Separation

Looking back on life I realise that everytime I struggle with a friendship, instead of resolving issues that will take potentially repeated awkward conversations and manoeuvres, I just avoid them and move on.

Does this ring any bells for anyone else? Or is that just specific to me?

One friend in particular turned out to be quite narcissistic, but I hadn't realised for the 2/3 years we were friends. When I realised I moved on quickly, but he continues to chase contact with me not understanding why I vanished. No matter what I do I can't bring myself to confront the situation. That was 10 years ago and still vexes me constantly cycling through my mind.

My partner thinks I just need to deal with it but I can't

Parents
  • I probably make it sound more dramatic than it was. I was too young to do any damage, and he was much bigger than me tbh, which is probably why it was such a big deal to overcome. But it was my Dad and the Dep.Head Teacher who encouraged me to stand up for myself, so I think I've always really resented being put in that position. Now I'm a Dad, I know it was really bad advice.

    I think society just assumes that boys fight, or are content in being physically reactive. But it's really not the case often. If you push anyone into a corner and pressure them enough they will have to defend themselves, that's how I feel about that incident. Enduring bullying has had such an ongoing and profound effect on my personality and self-esteem it's frightening.

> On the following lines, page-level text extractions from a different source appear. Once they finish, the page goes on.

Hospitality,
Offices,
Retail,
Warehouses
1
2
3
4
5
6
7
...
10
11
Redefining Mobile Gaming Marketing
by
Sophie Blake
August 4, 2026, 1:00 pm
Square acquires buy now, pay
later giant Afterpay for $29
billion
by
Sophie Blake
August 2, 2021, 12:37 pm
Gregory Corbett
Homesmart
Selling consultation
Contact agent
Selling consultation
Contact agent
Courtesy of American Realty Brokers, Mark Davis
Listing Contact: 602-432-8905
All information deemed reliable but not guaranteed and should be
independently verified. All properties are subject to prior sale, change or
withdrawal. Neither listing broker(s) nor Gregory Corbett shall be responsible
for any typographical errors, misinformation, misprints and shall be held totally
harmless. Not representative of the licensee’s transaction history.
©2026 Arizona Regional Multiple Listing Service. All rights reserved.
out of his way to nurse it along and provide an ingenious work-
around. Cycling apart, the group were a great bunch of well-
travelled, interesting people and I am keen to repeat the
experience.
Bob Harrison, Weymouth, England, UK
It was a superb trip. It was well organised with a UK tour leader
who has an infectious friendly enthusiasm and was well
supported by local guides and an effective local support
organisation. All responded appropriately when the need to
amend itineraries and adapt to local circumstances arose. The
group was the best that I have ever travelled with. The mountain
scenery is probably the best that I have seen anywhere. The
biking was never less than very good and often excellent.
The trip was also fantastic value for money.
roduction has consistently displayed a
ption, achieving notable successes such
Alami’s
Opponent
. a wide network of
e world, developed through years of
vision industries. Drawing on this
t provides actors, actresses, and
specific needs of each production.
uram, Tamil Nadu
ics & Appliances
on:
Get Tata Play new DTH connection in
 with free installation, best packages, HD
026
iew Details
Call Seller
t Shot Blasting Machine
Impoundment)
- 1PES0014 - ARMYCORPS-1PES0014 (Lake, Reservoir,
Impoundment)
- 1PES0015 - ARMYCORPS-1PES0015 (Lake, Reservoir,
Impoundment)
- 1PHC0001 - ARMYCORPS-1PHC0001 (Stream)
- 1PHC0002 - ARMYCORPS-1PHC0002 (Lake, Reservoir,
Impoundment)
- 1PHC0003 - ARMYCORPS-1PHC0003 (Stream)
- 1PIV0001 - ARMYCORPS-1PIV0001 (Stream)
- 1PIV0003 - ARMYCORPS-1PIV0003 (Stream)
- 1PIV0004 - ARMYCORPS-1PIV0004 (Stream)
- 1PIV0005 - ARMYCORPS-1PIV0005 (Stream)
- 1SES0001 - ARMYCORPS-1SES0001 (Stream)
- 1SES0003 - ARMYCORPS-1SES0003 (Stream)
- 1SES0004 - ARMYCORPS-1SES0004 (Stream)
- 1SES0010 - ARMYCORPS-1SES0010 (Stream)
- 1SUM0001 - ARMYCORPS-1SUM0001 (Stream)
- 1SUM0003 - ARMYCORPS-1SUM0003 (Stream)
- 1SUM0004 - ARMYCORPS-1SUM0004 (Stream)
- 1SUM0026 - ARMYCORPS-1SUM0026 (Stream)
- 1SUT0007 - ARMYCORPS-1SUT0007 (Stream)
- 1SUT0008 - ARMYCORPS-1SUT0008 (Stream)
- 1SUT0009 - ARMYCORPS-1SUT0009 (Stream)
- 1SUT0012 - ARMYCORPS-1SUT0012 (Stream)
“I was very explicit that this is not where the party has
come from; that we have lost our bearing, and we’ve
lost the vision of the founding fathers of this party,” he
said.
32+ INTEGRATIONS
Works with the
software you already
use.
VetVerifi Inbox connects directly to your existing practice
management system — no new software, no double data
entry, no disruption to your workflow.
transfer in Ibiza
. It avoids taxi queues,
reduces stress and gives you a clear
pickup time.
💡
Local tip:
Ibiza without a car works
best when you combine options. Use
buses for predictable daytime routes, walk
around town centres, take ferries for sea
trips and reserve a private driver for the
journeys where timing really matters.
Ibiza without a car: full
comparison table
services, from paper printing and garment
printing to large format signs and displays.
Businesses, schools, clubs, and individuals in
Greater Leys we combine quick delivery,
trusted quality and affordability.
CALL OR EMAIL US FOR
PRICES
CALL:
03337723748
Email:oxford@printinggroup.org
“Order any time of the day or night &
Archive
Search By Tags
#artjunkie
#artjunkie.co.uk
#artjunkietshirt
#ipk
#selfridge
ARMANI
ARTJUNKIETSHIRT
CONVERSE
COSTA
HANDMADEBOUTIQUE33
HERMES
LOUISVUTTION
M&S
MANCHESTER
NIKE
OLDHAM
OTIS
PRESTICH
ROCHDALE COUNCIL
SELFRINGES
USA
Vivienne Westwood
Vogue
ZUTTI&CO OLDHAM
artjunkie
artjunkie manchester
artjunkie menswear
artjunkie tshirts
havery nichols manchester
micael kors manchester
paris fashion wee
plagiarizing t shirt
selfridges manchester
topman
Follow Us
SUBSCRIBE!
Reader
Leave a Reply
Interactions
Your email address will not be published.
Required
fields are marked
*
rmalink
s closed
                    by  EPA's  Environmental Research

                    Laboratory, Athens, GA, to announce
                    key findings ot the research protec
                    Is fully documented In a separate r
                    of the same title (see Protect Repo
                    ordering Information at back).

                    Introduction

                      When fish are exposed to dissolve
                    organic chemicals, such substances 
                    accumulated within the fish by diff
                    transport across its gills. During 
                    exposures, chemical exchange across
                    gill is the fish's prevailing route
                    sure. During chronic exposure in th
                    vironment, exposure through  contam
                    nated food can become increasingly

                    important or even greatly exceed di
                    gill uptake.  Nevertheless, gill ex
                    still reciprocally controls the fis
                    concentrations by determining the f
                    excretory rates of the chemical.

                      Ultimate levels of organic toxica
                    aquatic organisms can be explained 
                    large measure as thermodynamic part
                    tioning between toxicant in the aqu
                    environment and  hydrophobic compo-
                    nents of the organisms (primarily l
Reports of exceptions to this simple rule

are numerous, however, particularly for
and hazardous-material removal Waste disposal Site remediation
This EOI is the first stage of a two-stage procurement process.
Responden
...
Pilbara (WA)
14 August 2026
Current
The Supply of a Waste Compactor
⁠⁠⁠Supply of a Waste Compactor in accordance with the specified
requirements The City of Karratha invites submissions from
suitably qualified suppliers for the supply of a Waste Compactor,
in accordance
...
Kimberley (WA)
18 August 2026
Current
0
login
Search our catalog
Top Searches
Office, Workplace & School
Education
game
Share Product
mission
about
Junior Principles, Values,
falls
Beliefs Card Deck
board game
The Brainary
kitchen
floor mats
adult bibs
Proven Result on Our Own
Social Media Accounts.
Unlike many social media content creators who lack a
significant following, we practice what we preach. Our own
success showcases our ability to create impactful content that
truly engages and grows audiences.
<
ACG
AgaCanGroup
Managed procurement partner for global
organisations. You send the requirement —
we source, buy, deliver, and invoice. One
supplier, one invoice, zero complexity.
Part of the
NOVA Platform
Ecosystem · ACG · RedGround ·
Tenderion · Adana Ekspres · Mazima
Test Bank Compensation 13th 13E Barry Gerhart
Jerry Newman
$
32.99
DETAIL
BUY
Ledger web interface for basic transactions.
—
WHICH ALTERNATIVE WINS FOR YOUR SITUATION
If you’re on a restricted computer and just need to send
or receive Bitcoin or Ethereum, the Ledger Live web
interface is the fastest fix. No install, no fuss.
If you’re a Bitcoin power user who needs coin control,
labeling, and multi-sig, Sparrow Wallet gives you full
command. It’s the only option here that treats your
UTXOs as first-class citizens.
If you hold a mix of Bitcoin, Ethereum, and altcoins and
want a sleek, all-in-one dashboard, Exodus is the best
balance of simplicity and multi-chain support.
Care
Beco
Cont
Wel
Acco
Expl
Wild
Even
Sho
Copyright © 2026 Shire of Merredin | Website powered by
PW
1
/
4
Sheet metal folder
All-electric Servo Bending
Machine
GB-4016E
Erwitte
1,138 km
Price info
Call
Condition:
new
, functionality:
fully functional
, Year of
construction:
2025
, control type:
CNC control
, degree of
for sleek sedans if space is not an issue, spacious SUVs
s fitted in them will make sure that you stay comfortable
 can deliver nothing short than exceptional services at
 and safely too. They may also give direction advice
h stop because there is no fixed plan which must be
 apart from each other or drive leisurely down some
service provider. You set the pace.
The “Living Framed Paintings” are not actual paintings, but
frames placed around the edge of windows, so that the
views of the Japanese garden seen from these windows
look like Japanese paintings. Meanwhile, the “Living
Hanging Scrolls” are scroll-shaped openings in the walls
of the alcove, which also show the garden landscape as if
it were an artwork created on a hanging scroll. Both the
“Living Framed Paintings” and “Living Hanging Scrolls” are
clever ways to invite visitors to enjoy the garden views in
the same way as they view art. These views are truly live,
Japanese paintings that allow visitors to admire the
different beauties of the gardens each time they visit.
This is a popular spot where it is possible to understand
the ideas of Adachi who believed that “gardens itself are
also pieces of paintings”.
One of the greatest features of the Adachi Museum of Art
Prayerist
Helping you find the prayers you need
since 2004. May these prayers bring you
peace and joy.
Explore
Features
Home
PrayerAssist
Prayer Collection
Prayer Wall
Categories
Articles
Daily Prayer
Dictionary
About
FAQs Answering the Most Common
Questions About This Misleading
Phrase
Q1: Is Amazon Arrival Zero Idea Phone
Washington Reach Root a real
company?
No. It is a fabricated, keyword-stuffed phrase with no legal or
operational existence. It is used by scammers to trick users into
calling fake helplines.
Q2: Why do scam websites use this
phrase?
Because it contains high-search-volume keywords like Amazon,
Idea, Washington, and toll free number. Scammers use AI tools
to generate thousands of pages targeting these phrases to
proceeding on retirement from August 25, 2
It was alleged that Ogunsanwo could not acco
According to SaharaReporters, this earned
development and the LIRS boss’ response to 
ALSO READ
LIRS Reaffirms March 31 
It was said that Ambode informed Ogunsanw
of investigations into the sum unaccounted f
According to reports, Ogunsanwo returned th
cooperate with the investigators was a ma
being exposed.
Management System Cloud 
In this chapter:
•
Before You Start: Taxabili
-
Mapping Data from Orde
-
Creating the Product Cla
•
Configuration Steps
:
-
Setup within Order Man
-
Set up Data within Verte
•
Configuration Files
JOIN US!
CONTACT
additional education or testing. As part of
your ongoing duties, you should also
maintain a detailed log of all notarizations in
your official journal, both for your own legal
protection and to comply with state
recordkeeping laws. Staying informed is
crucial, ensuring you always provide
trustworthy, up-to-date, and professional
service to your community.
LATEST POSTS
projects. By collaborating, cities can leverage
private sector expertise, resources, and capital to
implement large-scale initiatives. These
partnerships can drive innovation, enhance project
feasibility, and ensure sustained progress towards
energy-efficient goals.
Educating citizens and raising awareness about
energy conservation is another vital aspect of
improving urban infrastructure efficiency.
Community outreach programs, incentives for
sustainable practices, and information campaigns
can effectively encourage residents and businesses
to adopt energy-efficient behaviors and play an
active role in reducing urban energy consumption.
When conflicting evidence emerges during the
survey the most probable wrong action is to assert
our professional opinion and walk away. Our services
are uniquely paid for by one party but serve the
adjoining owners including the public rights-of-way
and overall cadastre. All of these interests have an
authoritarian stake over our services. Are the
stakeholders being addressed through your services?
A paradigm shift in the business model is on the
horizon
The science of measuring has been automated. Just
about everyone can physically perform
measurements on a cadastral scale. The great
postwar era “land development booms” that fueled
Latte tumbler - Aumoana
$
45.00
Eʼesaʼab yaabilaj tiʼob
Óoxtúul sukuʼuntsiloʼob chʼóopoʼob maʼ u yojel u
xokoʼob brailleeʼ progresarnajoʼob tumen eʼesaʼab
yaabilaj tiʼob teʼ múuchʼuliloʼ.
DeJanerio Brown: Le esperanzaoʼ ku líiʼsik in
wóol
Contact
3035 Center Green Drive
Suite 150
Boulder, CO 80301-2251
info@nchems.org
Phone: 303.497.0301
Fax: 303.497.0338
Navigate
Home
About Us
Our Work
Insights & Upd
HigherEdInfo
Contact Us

    Since I was 16 I've considered myself a Buddhist. I read a book by the Dalai Lama and it clicked into place immediately. it's always brought me solace and encouraged a stillness that I can't explain. So that is where my heart has always been content and I quickly developed a practice of none reactivity, however I continue to suffer from intense anxiety in my sleep and nightmares each night.

    It's good that you overcame trauma on your own. I don't chant or use a mantra when I meditate, but I have been considering it for years. I think, becoming more comfortable self identifying as Buddhist I might develop the confidence to incorporate that aspect into my practice.

    My focus has shifted to helping others more. I had a son, which is of course a huge challenge with ND traits to navigate, but im also trying to setup a charity project to help people wjl are lower functioning. I hope this not only helps me move forward, but can do some good for the ND community.

    I no longer fear people like I did, so I hope to use this opening up of my perspective on humanity for a greater good, maybe I'll find some peace there?

    Thanks for the input though, I'll consider some of the techniques you suçceeded with Pray

Reply
  • I probably make it sound more dramatic than it was. I was too young to do any damage, and he was much bigger than me tbh, which is probably why it was such a big deal to overcome. But it was my Dad and the Dep.Head Teacher who encouraged me to stand up for myself, so I think I've always really resented being put in that position. Now I'm a Dad, I know it was really bad advice.

    I think society just assumes that boys fight, or are content in being physically reactive. But it's really not the case often. If you push anyone into a corner and pressure them enough they will have to defend themselves, that's how I feel about that incident. Enduring bullying has had such an ongoing and profound effect on my personality and self-esteem it's frightening.

    Since I was 16 I've considered myself a Buddhist. I read a book by the Dalai Lama and it clicked into place immediately. it's always brought me solace and encouraged a stillness that I can't explain. So that is where my heart has always been content and I quickly developed a practice of none reactivity, however I continue to suffer from intense anxiety in my sleep and nightmares each night.

    It's good that you overcame trauma on your own. I don't chant or use a mantra when I meditate, but I have been considering it for years. I think, becoming more comfortable self identifying as Buddhist I might develop the confidence to incorporate that aspect into my practice.

    My focus has shifted to helping others more. I had a son, which is of course a huge challenge with ND traits to navigate, but im also trying to setup a charity project to help people wjl are lower functioning. I hope this not only helps me move forward, but can do some good for the ND community.

    I no longer fear people like I did, so I hope to use this opening up of my perspective on humanity for a greater good, maybe I'll find some peace there?

    Thanks for the input though, I'll consider some of the techniques you suçceeded with Pray

Children
  • I think that bullying affects everyone in different ways. You probably don't want to resort to violence as a means to solve disputes, and you want peaceful resolution instead.

    I grew up Buddhist, however I wish I knew more of it in greater detail, I just know the general things, like to do things in moderation, to meditate, and to pray with incense sticks. I've always had intrusive negative thoughts from trauma when I meditated, and so I chose face those traumas one at a time (bite sized pieces so it's not overwhelming). Which ever one surfaced, was the one I focused on. I believe that you can overcome your trauma and find peace too. 

    I'm glad that you chose to help people through setting up a charity for the ND community. That's an amazing feat! I wish you and your son all the best.